A team of researchers from the University of Texas at Austin have now raised serious concerns about the strategy of inducing lethal mutations, suggesting that it could cause viruses to become more virulent. The team predicted that growing the DNA bacteriophage T7 in the presence of a mutagen would lead to a substantial decline in viral fitness but found instead that, after 200 generations, fitness had increased despite a mutation rate two to three orders of magnitude above baseline. Although the researchers agree that extremely high mutation rates will mostly lead to viral extinction, they caution that forcing viruses to undergo rapid mutation could, if the mutation rate is not high enough, lead to well adapted ‘superviruses’.
The pandemic swine flu (H1N1) virus has proved to be less lethal than originally feared but, although most infected individuals experience relatively mild and self-limiting symptoms, some patients with no previous underlying medical condition have died. An international team of researchers has now found a possible explanation of why some people develop severe pneumonia when infected with the H1N1 virus. The team profiled immune mediators in 20 patients with severe symptoms, 15 patients with mild symptoms and 15 healthy controls. A typical innate antiviral response with increased levels of chemokines IP-10, MCP-1 and MIP-1β and an absence of anti-H1N1 antibodies characterised the early response in all infected individuals, but elevated levels of IFN-γ and mediators that stimulate Th17 and Th1 responses were found only in hospitalised patients. Both critical and non-critical hospitalised patients had increased levels of IFN-γ, Th17 mediators (IL-8, IL-9, IL17 and IL6) and Th1 mediators (TNF-α, IL-15 and IL-12p70) compared to outpatients. All hospitalised patients showed higher levels of IL-17 and TNF-α than controls but only the non-critical patients showed significant higher levels of IL-17 and TNF-α than those with mild symptoms. Levels of IL-15, IL-12p70 increased exclusively in critical patients who also showed the highest levels of IL-6.
Around half of hospitalised patients and nearly all outpatients tested positive for virus, with all those who tested positive having similar viral loads. Significantly higher levels of IL-13 and IL-17 were found in hospitalised patients with undetectable virus. IL6 was found to show a significant inverse association with arterial blood oxygen pressure in hospitalised patients and a similar inverse relationship was found for IL-8 in the critically ill patients.

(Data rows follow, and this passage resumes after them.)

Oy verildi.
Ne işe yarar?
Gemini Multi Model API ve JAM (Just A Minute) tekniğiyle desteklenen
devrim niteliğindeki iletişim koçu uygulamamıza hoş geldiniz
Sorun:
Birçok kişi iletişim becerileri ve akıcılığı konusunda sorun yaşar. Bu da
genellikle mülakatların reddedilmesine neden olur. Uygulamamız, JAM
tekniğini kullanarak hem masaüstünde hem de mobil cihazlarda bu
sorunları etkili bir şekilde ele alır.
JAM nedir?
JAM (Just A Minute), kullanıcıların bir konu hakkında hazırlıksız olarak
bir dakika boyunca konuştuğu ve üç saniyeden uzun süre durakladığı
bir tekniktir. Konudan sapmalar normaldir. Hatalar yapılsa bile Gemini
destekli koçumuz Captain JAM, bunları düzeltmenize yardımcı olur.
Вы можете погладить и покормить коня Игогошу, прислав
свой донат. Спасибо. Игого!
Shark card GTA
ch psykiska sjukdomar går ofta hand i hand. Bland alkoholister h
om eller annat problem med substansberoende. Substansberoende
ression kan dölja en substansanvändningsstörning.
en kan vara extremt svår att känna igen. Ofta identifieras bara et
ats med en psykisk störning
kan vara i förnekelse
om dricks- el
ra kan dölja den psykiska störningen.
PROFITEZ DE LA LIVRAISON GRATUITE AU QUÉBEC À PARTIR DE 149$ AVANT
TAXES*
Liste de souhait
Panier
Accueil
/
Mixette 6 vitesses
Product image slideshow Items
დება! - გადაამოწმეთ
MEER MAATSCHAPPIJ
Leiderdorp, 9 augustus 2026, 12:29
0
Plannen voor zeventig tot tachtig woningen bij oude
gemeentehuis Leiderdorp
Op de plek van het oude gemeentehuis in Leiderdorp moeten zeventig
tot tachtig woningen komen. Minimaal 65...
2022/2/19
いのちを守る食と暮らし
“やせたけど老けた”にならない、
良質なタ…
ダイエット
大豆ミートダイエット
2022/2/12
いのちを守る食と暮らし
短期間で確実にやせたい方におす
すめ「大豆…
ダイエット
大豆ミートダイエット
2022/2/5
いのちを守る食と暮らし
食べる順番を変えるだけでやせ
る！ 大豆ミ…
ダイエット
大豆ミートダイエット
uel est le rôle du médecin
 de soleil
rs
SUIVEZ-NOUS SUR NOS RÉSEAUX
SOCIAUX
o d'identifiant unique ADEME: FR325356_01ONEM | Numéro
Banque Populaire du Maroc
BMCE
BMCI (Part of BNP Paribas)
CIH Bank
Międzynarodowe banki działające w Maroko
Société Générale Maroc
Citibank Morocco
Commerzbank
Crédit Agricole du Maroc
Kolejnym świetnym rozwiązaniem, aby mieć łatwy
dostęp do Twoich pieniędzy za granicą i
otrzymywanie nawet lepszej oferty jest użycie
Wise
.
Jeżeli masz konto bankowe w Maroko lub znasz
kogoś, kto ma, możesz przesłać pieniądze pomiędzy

Th1 and Th17 cells form an important part of host defence against pathogens but TH17 cells have also been linked to the pathogenesis of autoimmune and inflammatory diseases. It is presently unclear whether the increase in Th1 and Th17 responses reflects a vigorous antiviral defence necessary to clear lower respiratory infection or whether the inflammatory response contributes to disease severity. Although the ability of influenza viruses to evoke an inflammatory response is well known, this is the first study to link a Th17 response to severe influenza disease in humans. The authors suggest that immunomodulatory drugs which down-modulate Th1 and Th17 responses could be used to clarify the role of these pathways in the pathogenesis of the acute respiratory symptoms shown by patients with severe H1N1 disease. “Hypercytokinemia” of specific chemokines and cytokines has previously been shown to be associated with severe and often fatal cases of human H5N1 infections.